■ **Given text**
-*-

EX-99.T3A(2)(104) 105 tm2421979d4_ext3a2-104.htm EXHIBIT 99.T3A(2)(104)

 

Exhibit T3A.2.104

 

  State of Delaware
  Secretary of State
  Division of Corporations
  Delivered 12:12 PM 10/20/2015
  FILED 12:12 PM 10/20/2015
  SR 20150568330 – File Number 5855461

 

CERTIFICATE OF INCORPORATION

 

OF

 

ENVISIONRX PUERTO RICO, INC.

 

FIRST:            The name of the Corporation is EnvisionRx Puerto Rico, Inc. (hereinafter the “Corporation”).

 

SECOND:      The address of the registered office of the Corporation in the State of Delaware is 1209 Orange Street, in the City of Wilmington, County of New Castle, 19801. The name of its registered agent at that address is The Corporation Trust Company.

 

THIRD:          The purpose of the Corporation is to engage in any lawful act or activity for which a corporation may be organized under the General Corporation Law of the State of Delaware as set forth in Title 8 of the Delaware Code (the “GCL”).

 

FOURTH:      The total number of shares of stock which the Corporation shall have authority to issue is one thousand (1,000) shares of Common Stock, each having a par value of one cent ($0.01).

 

FIFTH:           The name and mailing address of the Sole Incorporator is as follows:

 

Name   Address
Deborah M. Reusch   P.O. Box 636
    Wilmington, DE 19899

 

SIXTH:          The following provisions are inserted for the management of the business and the conduct of the affairs of the Corporation, and for further definition, limitation and regulation of the powers of the Corporation, of its directors, officers and stockholders:

 

(1)        The business and affairs of the Corporation shall be managed by or under the direction of the Board of Directors.

 

(2)        The directors shall have concurrent power with the stockholders to make, alter, amend, change, add to or repeal the by-laws of the Corporation.

 

(3)        The number of directors of the Corporation shall be initially as fixed by the Sole Incorporator, and thereafter, as from time to time fixed by, or in the manner provided in, the By-Laws of the Corporation. Election of directors need not be by written ballot unless the By-Laws so provide.

 

 

 

(4)        No director shall be personally liable to the Corporation or any of its stockholders for monetary damages for breach of fiduciary duty as a director, except for liability (i) for any breach of the director's duty of loyalty to the Corporation or its stockholders, (ii) for acts or omissions not in good faith or which involve intentional misconduct or a knowing violation of law, (iii) pursuant to Section 174 of the GCL or (iv) for any transaction from which the director derived an improper personal benefit. Any repeal or modification of this Article SIXTH by the stockholders of the Corporation shall not adversely affect any right or protection of a director of the Corporation existing at the time of such repeal or modification with respect to acts or omissions occurring prior to such repeal or modification.

-*-

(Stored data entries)
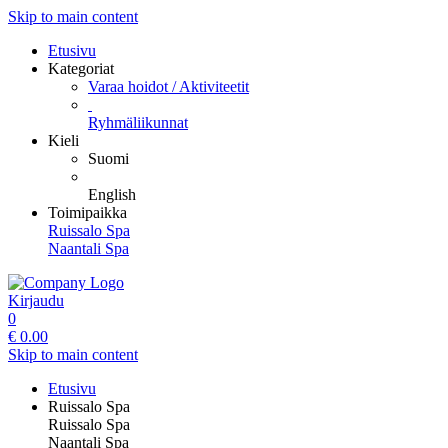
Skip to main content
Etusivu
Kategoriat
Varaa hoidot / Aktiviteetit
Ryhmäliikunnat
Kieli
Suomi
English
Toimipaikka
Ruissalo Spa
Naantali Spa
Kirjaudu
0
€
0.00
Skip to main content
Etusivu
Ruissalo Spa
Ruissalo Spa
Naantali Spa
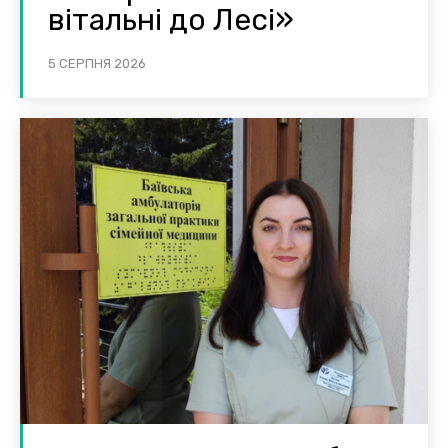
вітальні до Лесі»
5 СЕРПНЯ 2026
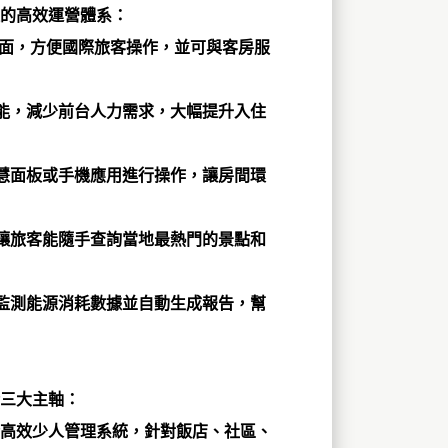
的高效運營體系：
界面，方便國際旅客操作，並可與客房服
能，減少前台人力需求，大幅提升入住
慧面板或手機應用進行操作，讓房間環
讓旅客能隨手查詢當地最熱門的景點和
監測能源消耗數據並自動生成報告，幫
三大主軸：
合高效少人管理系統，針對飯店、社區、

-*-

■ **Problems and tasks**
a. Answer the following questions using the certificate of incorporation.
(i) What is the name of the registered agent?
(ii) How many shares of stock is the Corporation authorized to issue?
(iii) Who is named as the Sole Incorporator?
b. Reproduce the part of the certificate of incorporation that begins at the words "(1)        The business and" and stops after "By-Laws so provide.", substituting "Board of Managers" for "Board of Directors".
c. Continue the certificate of incorporation from the point at which it stops.

■ **Task-by-task results**
a.
(i) The Corporation Trust Company
(ii) One thousand (1,000) shares of Common Stock, each with a par value of one cent ($0.01)
(iii) Deborah M. Reusch

b.
(1)        The business and affairs of the Corporation shall be managed by or under the direction of the Board of Managers.

 

(2)        The directors shall have concurrent power with the stockholders to make, alter, amend, change, add to or repeal the by-laws of the Corporation.

 

(3)        The number of directors of the Corporation shall be initially as fixed by the Sole Incorporator, and thereafter, as from time to time fixed by, or in the manner provided in, the By-Laws of the Corporation. Election of directors need not be by written ballot unless the By-Laws so provide.

c.
 

(5)        In addition to the powers and authority hereinbefore or by statute expressly conferred upon them, the directors are hereby empowered to exercise all such powers and do all such acts and things as may be exercised or done by the Corporation, subject, nevertheless, to the provisions of the GCL, this Certificate of Incorporation, and any by-laws adopted by the stockholders; provided, however, that no by-laws hereafter adopted by the stockholders shall invalidate any prior act of the directors which would have been valid if such by-laws had not been adopted.

 

SEVENTH:    Meetings of stockholders may be held within or without the State of Delaware, as the By-Laws may provide. The books of the Corporation may be kept (subject to any provision contained in the GCL) outside the State of Delaware at such place or places as may be designated from time to time by the Board of Directors or in the By-Laws of the Corporation.

 

EIGHTH:       The Corporation reserves the right to amend, alter, change or repeal any provision contained in this Certificate of Incorporation, in the manner now or hereafter prescribed by statute, and all rights conferred upon stockholders herein are granted subject to this reservation.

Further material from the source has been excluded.